Although the concept of measuring an antenna's response from infinite locations is the optimal approach, it poses significant practical complexities. A more feasible solution involves keeping the source antenna stationary and adjusting the orientation of the test antenna to capture the incoming plane wave. This alternative method simplifies the setup by employing a mechanical antenna positioning system and utilizing commonly available RF equipment for signal generation and measurement.

## A Far-field antenna measurement system

In addition to measuring the received signal, we need to correlate it to the angle of arrival at the AUT. A positioner controller is used to reposition the antenna. At each position, the receiver records the measured antenna signal. The resulting antenna pattern is a plot of these measured values versus angular position.

• Plots the directional selectivity (spatial filter characteristic)
• Relative strength of radiated field plotted as a function of angle
• Single positioner seldom used
• Typical need for two-dimensional pattern data
• Further axes needed for antenna alignment, e.g. lower elevation stage
• Example shown comprises:

--   Phi/Theta/Elevation positioner

--   Lower elevation axis used for AUT alignment

--   Upper Phi/Theta axes to take Spherical Near-field(SNF)/Far-field (FF) data

The radiation pattern of an antenna is a visual representation of its directional selectivity and is represented by plotting the relative strength of the radiated field as a function of angle. While only one rotation axis is required to generate a simple one‐dimensional plot, a single axis positioner is seldom used. By adding a second rotation axis, we can acquire 2D data for a complete spherical representation of the radiation pattern. Additional axes are typically added to further aid in the alignment of the antenna with respect to the source antenna.

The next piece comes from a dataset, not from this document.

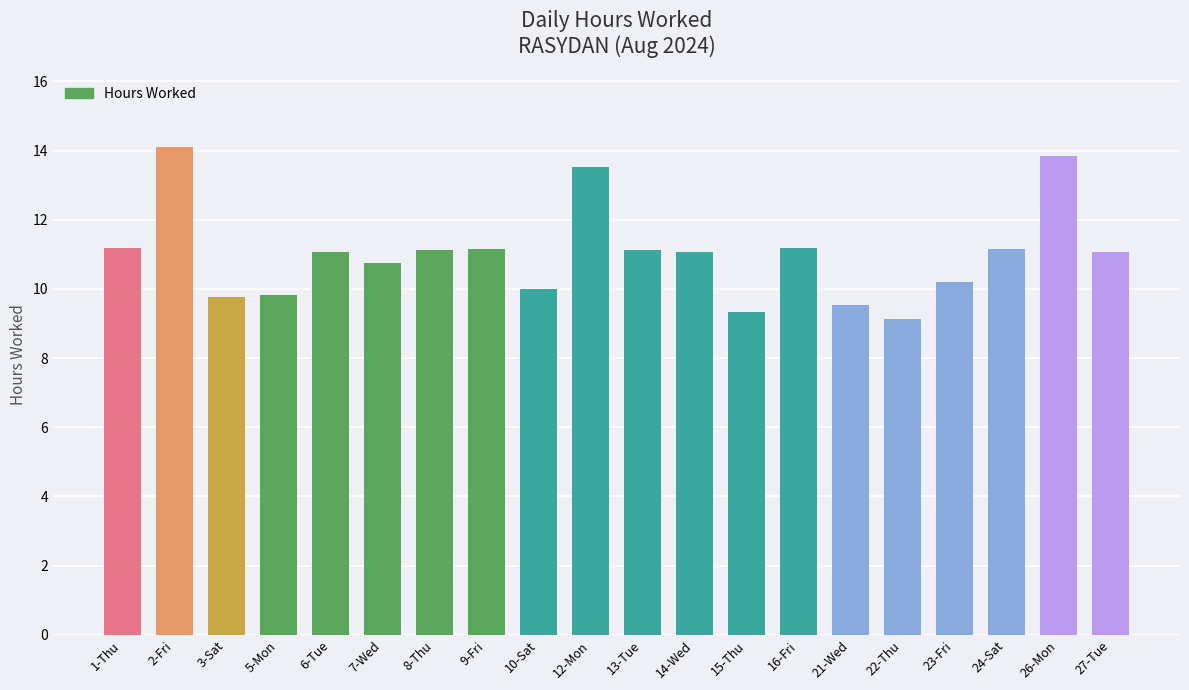

The value at 3-Sat is 4.3. True or false?

False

## Spherical Coordinate Systems for Antennas

Different types of positioning systems can be used to acquire data in different coordinate systems. For example, a phi‐over‐theta positioning system supports data to be taken in either the phi or theta plane. An azimuth‐over‐elevation positioning system is used to acquire data in elevation planes (or elevation conical cuts). The coordinate system is typically dictated by the application in which the antenna is intended. For avionic application, the AZ/EL coordinate system is often preferred as this is typically used for aircraft coordinates.

So, which is the correct coordinate system to use? All depends on how you like your orange sliced!

## The Near-field Measurement Concept

• Record amplitude and phase over a surface in radiating near-field (~3λ)
• Process with a mathematical transform to produce far-field data

Near-field measurement systems offer an alternative solution for characterizing antennas at reduced distances. In this case, the distance between the source (or probe) antenna and AUT is only several wavelengths. The near-field measurement concept requires collecting the energy in the radiated near-field of the antenna and then using a mathematical algorithm to spatially transform the results to the far‐field. Because this algorithm requires complex data (i.e. I/Q), measurements must include both amplitude and phase information. In addition, a significant amount of the radiated energy needs to be collected to provide accurate results, which requires 2D measurements. While the data processing takes only a few minutes to perform, the near-field measurement time may be significant. However, the end result provides 2D far-field pattern information in a much more time efficient manner than making the equivalent measurement using a far‐field system.